Woman looks into mirror to perform a skin exam

“Skin cancer is incredibly prevalent,” said Dr. Patricia Roddey, a dermatology specialist at Tryon Medical Partners. “It’s the most common form of cancer and one in five Americans will develop it within their lifetime.” 

The statistics can seem grim. But they don’t have to be.

“Melanoma is almost always curable – if recognized and treated early,” Dr. Roddey said. “Seeing your doctor regularly is what keeps you healthy, both long and short term. There are also steps you can take yourself at home.” 
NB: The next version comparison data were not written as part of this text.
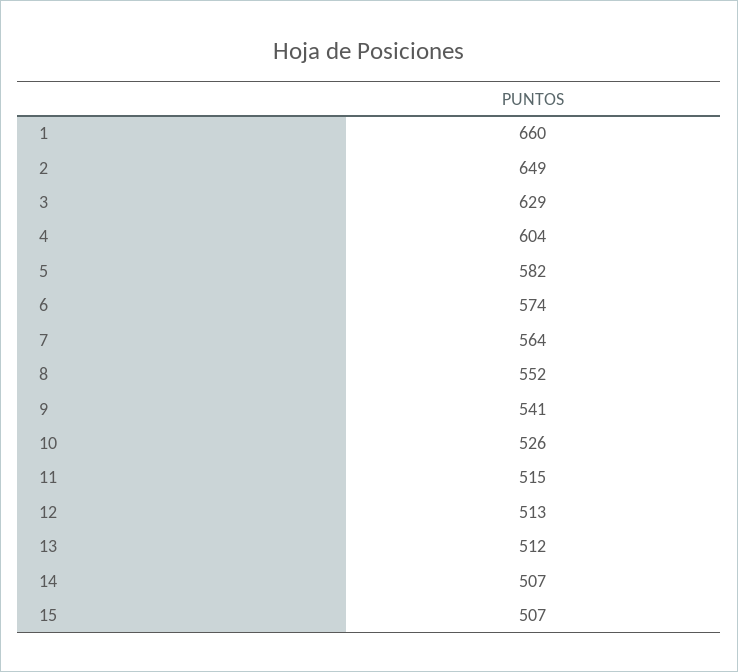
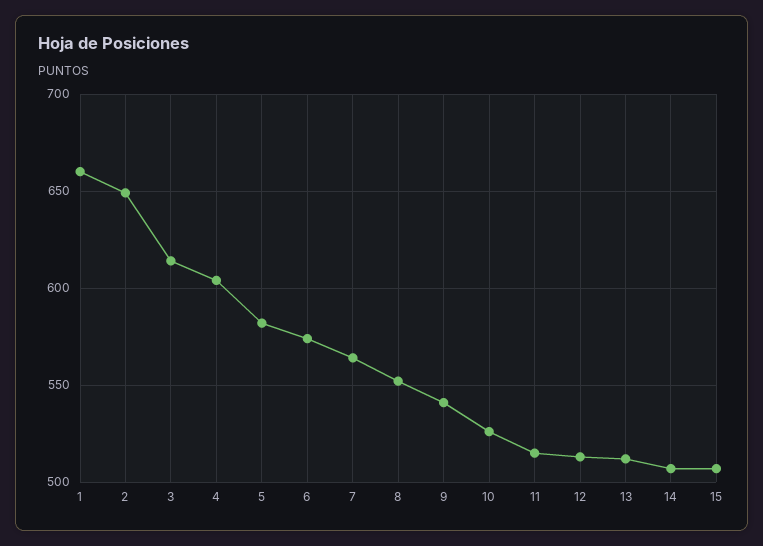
  {
    "1": 660,
    "2": 649,
-   "3": 629,
+   "3": 615,
    "4": 604,
    "5": 582,
    "6": 574,
    "7": 564,
    "8": 552,
    "9": 541,
    "10": 526,
    "11": 515,
    "12": 513,
    "13": 512,
    "14": 507,
    "15": 507
  }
By performing at-home skin self-exams, you can better identify areas of concern and determine when you need intervention from a trusted dermatologist

Preparing for Your At-Home Skin Self-Exam

You don’t need any fancy equipment for an at-home skin exam. The most important tools are your eyes and a mirror. Here are a few tips for getting started:

  • Begin with clean, fresh skin. After a shower is a great time as your skin will be free of makeup.
  • Choose a well-lit room that allows you to see your skin’s details.
  • A full length and hand-held mirror will come in handy. You may also want a comb to best see all sections of your scalp.
  • Consider recruiting a trusted friend or partner to help with hard-to-see places.

The ABCs of Melanoma

When performing your at-home skin self-exam, you want to work methodically from head to toe. Pay attention to all areas of skin, even and especially those you might not normally think about, like between your fingers and toes, under your nails, underneath your breasts and hard-to-reach places like behind your ears. 
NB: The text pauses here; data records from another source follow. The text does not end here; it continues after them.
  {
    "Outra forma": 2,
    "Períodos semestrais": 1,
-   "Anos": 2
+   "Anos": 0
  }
The most common hallmarks of a lesion that could be melanoma can be remembered by going through the ABCs:

  • A: Asymmetry – A mark on your skin is asymmetrical if you see differences in its halves.
  • B: Border – Identify any irregularities in the border of your moles and marks. This could mean the border is ragged or blurred.
  • C: Color – Color that is not uniform, including different shades. 
  • D: Ugly Duckling – “Ugly duckling” lesions look different from the others on your body. They may be very dark or newly dense, or increasing in thickness or diameter.
  • E: Evolving – Pay attention to changing size, shape or color.
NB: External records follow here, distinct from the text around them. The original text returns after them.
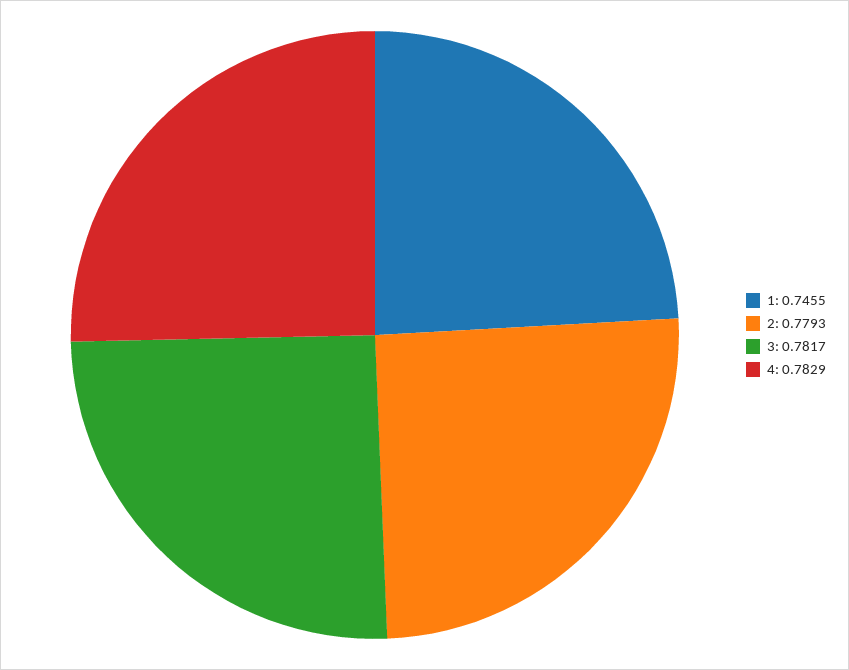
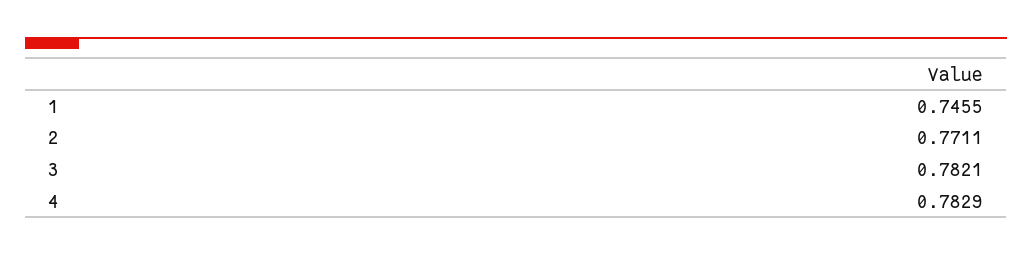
  {
    "1": 0.7455,
-   "2": 0.7793,
+   "2": 0.7711,
-   "3": 0.7817,
+   "3": 0.7821,
    "4": 0.7829
  }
If this is the first time performing your own exam, it’s important to get familiar with your skin. As you continue this practice, that familiarity will aid in identifying change. The best habit is to make this a monthly routine.

If you find something you’re concerned about or that displays any of the melanoma warning signs, it’s time to see your dermatologist and get a full skin examination

“By performing at-home skin exams you arm yourself with information,” Dr. Roddey says, “but know we’re here to be your partner in health and healthy skin.”